Fundação e presidente vão a julgamento por maus-tratos a utentes de lar em Aveiro

O Tribunal da Relação do Porto (TRP) decidiu levar a julgamento a Fundação CESDA e o seu presidente pelo crime de maus-tratos aos utentes de um lar gerido pela instituição em Aveiro, devido à alegada falta de funcionários.

O acórdão, datado de 18 de outubro e consultado hoje pela Lusa, concedeu parcial provimento ao recurso do filho de uma utente, revogando a decisão recorrida, que deverá ser substituída por outra, da qual resulte a pronúncia da Fundação pertencente à igreja Metodista e do seu presidente.

Contactado pela Lusa, Eduardo Conde, presidente da Fundação CESDA, mostrou-se tranquilo quanto ao facto de o caso seguir para julgamento e negou a existência de falta de funcionários, afirmando que à data dos factos até havia “funcionários a mais do que os acordos da Segurança Social estipulavam”.

O processo surgiu na sequência de uma denuncia apresentada pelo filho de uma idosa, que se queixa de ter sido mal alimentada e sofrido diversas lesões enquanto foi utente da estrutura residencial, entre 2018 e 2020, devido à falta de funcionários para assegurar os cuidados aos utentes de forma adequada.

O caso foi arquivado pelo Ministério Público (MP), mas o assistente pediu a abertura de instrução, na sequência da qual veio a ser proferido o despacho de não pronuncia, por não ter sido detetada qualquer conduta dolosa perpetrada pelo lar contra os utentes, pese embora se tenha verificado “eventuais situações de negligência a nível da prestação de cuidados e assistência aos utentes por parte da respetiva instituição”.

Inconformado com a decisão, o assistente recorreu para a Relação que lhe deu agora razão e pronunciou a Fundação e o seu presidente pelos factos descritos no requerimento de abertura de instrução, mantendo a decisão de não pronuncia quanto ao secretário do conselho executivo.

O acórdão do TRP refere que a generalidade das testemunhas inquiridas afirmou que a instituição não dispunha de funcionários suficientes para prestar adequadamente os necessários cuidados aos idosos, designadamente para prover à sua alimentação e higiene pessoal e, ainda, para a mobilização daqueles que, como a vítima, não se podiam movimentar sozinhos.

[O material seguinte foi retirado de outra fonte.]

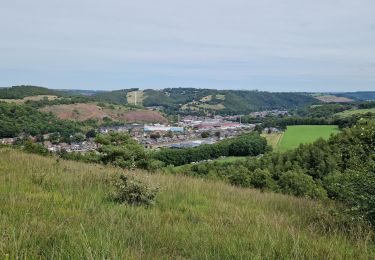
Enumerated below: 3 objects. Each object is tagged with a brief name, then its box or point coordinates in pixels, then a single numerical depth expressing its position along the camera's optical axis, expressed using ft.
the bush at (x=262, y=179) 115.14
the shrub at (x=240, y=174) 117.43
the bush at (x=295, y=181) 112.68
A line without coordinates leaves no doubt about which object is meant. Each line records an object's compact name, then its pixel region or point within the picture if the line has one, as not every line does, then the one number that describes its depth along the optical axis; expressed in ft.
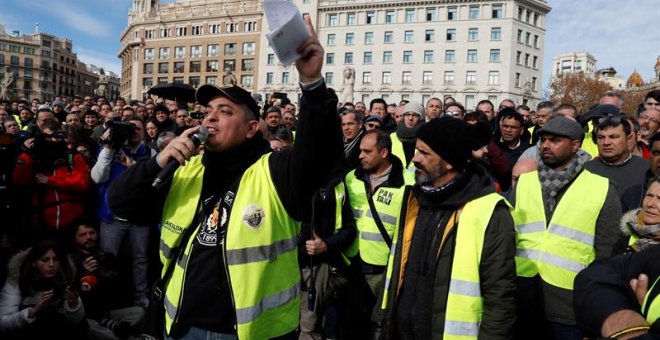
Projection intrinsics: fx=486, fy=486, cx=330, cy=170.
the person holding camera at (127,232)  19.25
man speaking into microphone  7.51
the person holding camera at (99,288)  17.06
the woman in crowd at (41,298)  14.33
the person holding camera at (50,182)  18.88
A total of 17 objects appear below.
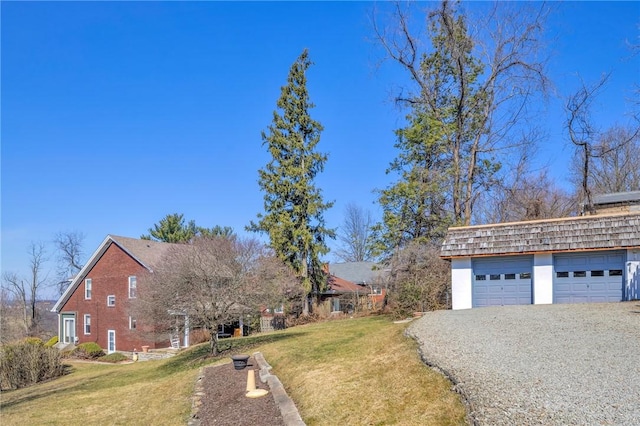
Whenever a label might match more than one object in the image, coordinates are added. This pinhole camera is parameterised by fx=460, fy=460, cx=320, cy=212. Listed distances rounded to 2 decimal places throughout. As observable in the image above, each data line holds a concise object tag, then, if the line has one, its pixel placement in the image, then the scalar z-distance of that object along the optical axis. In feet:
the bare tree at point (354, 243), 176.04
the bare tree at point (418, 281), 61.82
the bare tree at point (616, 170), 112.16
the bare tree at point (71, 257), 158.51
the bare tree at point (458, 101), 81.35
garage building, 53.83
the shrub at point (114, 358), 85.81
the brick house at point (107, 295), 95.55
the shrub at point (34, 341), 71.66
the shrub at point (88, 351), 91.97
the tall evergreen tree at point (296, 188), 99.71
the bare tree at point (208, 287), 48.34
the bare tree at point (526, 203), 92.17
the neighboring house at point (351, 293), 108.93
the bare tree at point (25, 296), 135.93
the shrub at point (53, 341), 108.72
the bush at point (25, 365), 65.00
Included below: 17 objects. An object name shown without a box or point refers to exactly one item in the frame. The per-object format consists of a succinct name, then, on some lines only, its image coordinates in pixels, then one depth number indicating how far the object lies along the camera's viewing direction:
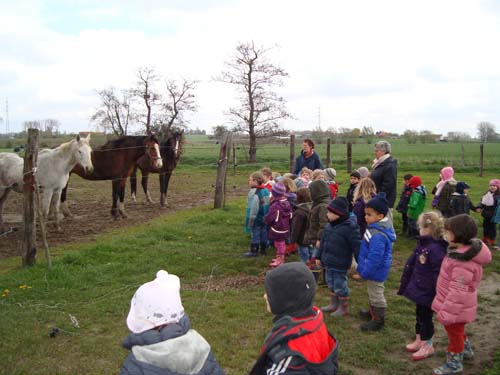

Uma antiga chefe de equipa do lar referiu que nos últimos três/quatro anos em que trabalhou na instituição “verificou que a qualidade dos serviços prestados aos utentes se deteriorava, passando os utentes com maior grau de dependência a estar mais tempo do que deviam na mesma posição, sem que fosse efetuada a rotação do corpo, assim como as fraldas eram mantidas mais tempo do que aquele que seria aconselhável”.

Assim, e ao contrário do decidido pelo Tribunal de Instrução Criminal, os juízes desembargadores concluíram ter havido uma situação de maus-tratos por parte da Fundação e do seu presidente, imputável a título omissivo, tendo o segundo arguido atuado, pelo menos, com dolo eventual.

“Comete o crime de maus-tratos, por omissão, a instituição e respetivo representante legal (presidente do conselho executivo), que, por não dispor da quantidade de funcionários suficiente, omite a prestação dos cuidados de alimentação, higiene e mobilização dos utentes mais vulneráveis e dependentes, com a frequência e qualidade necessárias, causando-lhes lesões e consequente sofrimento físico e psíquico-emocional”, refere o acórdão.

A Relação ordenou ainda a comunicação ao MP de factos que podem estar relacionados com a alegada prática do crime de maus-tratos por uma mulher, referenciada pela generalidade das testemunhas como sendo a “administradora do lar”.